I’m currently writing a traditional academic book on the Haitian-Canadian author Dany Laferrière.  I’m looking specifically at how he revises, rewrites, and adapt his work. One chapter is going to be focused on his book Chronique de la dérive douce (or A Drifting Year in English translation). When he revised and expanded in the original 1994 edition in 2012, it nearly doubled in size. I wanted a way to visualize the changes, so see if anything jumped out as being significant. I also wanted to more easily see how much he had changed and added. This meant digitizing the two books.

I’ve been working on this for a month. First, photocopy the books. Then cut them up, so that there are no page numbers or page headings. Then, scan them, then OCR them, then turn them into txt files, then clean up the text. Oh, the cleaning of the text. Adding to the challenge is that the books are in French, with all of the accents and other symbols. Why did this take a month? Because I teach four writing-intensive classes, am trying to still write the book, and have no place to go on campus that offers this kind of support. I could pay for it, but I would probably have had to clean up the text anyway.

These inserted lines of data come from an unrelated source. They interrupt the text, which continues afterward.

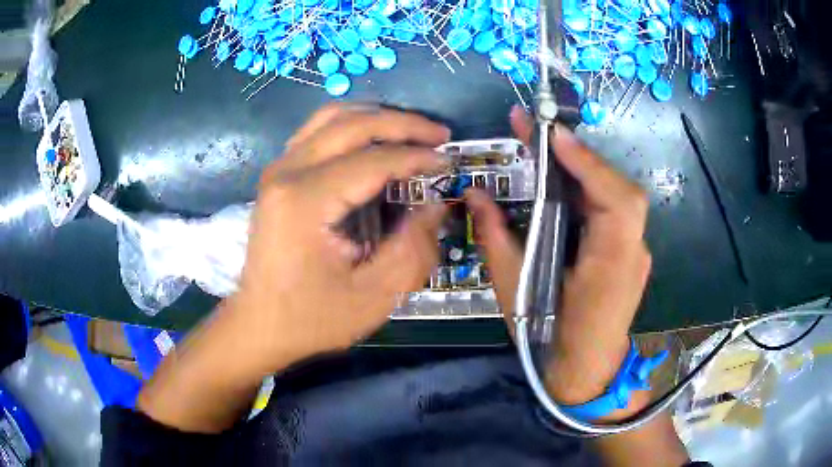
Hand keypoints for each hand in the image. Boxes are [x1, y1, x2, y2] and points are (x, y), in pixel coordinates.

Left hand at [232, 104, 450, 373]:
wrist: (260, 324)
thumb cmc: (313, 317)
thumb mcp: (374, 297)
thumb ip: (412, 249)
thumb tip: (435, 205)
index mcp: (306, 202)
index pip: (373, 160)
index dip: (416, 157)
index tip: (449, 163)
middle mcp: (287, 172)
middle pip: (352, 124)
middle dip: (403, 123)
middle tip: (440, 135)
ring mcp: (278, 169)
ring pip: (332, 117)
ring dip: (377, 117)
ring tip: (413, 131)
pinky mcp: (278, 175)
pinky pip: (318, 131)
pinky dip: (352, 126)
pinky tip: (375, 139)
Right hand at [465, 106, 650, 412]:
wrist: (585, 374)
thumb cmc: (548, 339)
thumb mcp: (515, 290)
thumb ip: (496, 238)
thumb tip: (475, 194)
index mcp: (612, 266)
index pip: (618, 202)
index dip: (590, 164)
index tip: (554, 135)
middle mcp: (633, 252)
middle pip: (620, 191)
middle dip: (580, 156)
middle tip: (536, 130)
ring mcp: (636, 252)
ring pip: (617, 196)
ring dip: (583, 168)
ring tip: (544, 147)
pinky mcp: (629, 253)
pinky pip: (612, 211)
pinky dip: (589, 188)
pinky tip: (563, 181)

I’ve written about it before, and I’m writing about it again: it is hard to actually do DH (at least the way some define it) if you are off the tenure-track at a smaller institution that does not (yet) value or support (and perhaps never will) digital humanities work (we teach students how to use proprietary tools, and “hacking” is no encouraged). I use the tools that are freely available to me because that’s all that I have the time or the expertise to do at the moment. It’s hard to do digital pedagogy when my students openly resist learning to use them.

On the actual Day of DH (as opposed to Sunday afternoon as I am writing this), I will be in class all day, largely watching my peer-driven learning students present their project. While most of the projects thus far have been analogue in nature, the ethos of building something has informed what we have done as a class in order to engage with the materials they chose to read.  I have been live-tweeting the presentations over the past two weeks using #peerdriven and will continue today. I’ll blog a little more about that during the day, and hopefully once my kids get to sleep, I’ll be able to do a little more work on my research, feeding my lovely txt files through both Juxta Commons and Voyant.

Until then, remember the isolated DH practitioner, trying to make things work on her own.